TA - AC.2005.0291 - 2006-03-30 - COMMISSIONE/Municipalité de Romanel-sur-Lausanne

30 mars 2006Français10 min

Source vd.ch

Faits

Vu les faits suivants

A.

Salvatore et Monika Commissione sont copropriétaires de la

parcelle No 917 du cadastre de Romanel-sur-Lausanne sur laquelle est érigée une

maison individuelle avec garage extérieur.

Cette parcelle est située dans le périmètre du plan

de quartier « En Rebaterel », adopté par le Conseil communal le 12

décembre 2002 et approuvé par le Département des infrastructures le 26 juin

2003. Elle est limitée au sud et au nord par deux parcelles d’habitat

individuel, à l’ouest par un secteur d’habitat familial groupé et à l’est par

le chemin de Rebaterel qui traverse le quartier en son milieu, du nord au sud.

B.

Au mois d’octobre 2005, Salvatore et Monika Commissione ont

fait planter une haie en limite de leur parcelle, au sud, à l’ouest et au nord.
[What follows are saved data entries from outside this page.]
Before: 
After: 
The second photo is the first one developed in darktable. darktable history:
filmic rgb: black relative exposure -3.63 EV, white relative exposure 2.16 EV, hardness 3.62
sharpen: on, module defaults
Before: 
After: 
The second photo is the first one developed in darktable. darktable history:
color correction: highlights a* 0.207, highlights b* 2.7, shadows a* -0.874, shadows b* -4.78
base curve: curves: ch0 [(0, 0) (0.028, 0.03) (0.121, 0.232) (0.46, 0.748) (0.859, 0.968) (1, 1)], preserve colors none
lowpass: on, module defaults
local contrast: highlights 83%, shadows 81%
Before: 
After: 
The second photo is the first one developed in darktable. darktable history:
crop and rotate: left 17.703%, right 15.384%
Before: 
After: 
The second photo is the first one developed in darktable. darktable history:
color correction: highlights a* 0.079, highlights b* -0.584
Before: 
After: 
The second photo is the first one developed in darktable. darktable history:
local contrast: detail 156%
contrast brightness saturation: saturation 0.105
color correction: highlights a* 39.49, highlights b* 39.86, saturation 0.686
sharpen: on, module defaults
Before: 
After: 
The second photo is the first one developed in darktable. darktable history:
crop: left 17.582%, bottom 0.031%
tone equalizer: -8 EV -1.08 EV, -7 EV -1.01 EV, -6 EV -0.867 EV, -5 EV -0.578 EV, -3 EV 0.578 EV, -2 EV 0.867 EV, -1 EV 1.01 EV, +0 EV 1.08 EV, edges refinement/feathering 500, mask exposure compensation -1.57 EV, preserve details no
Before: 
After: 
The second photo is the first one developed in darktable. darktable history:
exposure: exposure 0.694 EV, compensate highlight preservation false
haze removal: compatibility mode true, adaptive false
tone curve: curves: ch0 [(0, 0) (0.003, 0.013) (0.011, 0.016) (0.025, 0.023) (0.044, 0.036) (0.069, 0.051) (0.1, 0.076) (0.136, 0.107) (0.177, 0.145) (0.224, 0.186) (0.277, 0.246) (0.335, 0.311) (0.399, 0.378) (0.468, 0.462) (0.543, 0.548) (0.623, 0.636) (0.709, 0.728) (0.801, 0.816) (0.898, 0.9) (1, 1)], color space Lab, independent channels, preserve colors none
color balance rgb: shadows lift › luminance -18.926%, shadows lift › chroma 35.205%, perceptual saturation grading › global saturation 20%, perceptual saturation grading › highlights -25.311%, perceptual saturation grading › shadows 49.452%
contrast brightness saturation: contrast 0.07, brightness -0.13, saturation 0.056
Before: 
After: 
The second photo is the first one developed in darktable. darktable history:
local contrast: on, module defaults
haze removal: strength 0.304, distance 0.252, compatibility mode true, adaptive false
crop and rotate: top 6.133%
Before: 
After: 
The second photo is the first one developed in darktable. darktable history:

Constatant la présence de cette haie, la Municipalité de Romanel-sur-Lausanne a

rappelé aux propriétaires que, selon le règlement du plan de quartier, les

haies et autres éléments de cloisonnement n’étaient pas autorisés et les a prié

de procéder à l’enlèvement de celle-ci.

Produisant l’accord de quelques propriétaires

voisins, Salvatore et Monika Commissione ont sollicité le 11 novembre 2005

l’autorisation de maintenir leur haie.

Par décision du 28 novembre 2005, la municipalité de

Romanel-sur-Lausanne a refusé l’autorisation sollicitée et a prié Salvatore et

Monika Commissione de mettre leur aménagements extérieurs en conformité avec le

plan et le règlement de quartier, leur impartissant à cet effet un délai au 31

décembre 2005. Dans une lettre du même jour répondant à une pétition des

recourants et d'autres propriétaires du quartier, cette décision est motivée

comme suit :

"(…)

·

Le quartier « En Rebaterel » a fait

l’objet d’un Plan de Quartier agréé par le Service de l’aménagement du

territoire de l’Etat de Vaud et dûment approuvé par le Conseil communal de

Romanel-sur-Lausanne. Un Plan de Quartier spécifie un dispositif d’aménagement

au travers de plans et une organisation au travers de règlement.

·

Le quartier « En Rebaterel » a fait

l’objet d’un plan d’aménagements extérieurs proposé par les concepteurs et

légalement approuvé par la Municipalité.

·

Ces plans et règlements approuvés par les autorités

compétentes ont servi de base de décision au Service de l’aménagement du

territoire (SAT), à tous les services de l’Etat de Vaud concernés dans le cadre

de l’examen préalable, au Conseil Communal de Romanel-sur Lausanne, à la

Commission d’urbanisme dudit Conseil Communal, à la Municipalité et à nombre de

futurs propriétaires. Ils ne peuvent être dérogés pour une minorité.

·

La modification d’un Plan de Quartier implique un

certain écoulement de temps depuis son adoption, ceci conformément à la loi sur

l’aménagement du territoire et des constructions (LATC) qui indique notamment

« qu’ils sont réexaminés et adaptés lorsque les circonstances ont

sensiblement changé » (…)

·

Il est de plus rappelé que les constructions et

aménagements « En Rebaterel » ne sont pas encore achevés.

(…)"

C.

Par lettre du 16 décembre 2005, sommairement motivée, Salvatore

et Monika Commissione ont interjeté recours contre cette décision. Ils font

valoir en bref qu'en tant que propriétaires d’une villa, ils ont le droit

d’aménager leur espace jardin comme ils l’entendent.

Considérants

1.

Interjeté dans le délai de vingt jours fixé par l’art. 31

de la loi du 18 décembre 1989 sur la juridiction et la procédure

administratives (LJPA), le recours a été interjeté en temps utile. Bien que

sommairement motivé, il est recevable en la forme en ce qui concerne Salvatore

Commissione, seul signataire dudit recours, ceci même si la conclusion tendant

à l'annulation de la décision attaquée n'apparaît qu'implicitement.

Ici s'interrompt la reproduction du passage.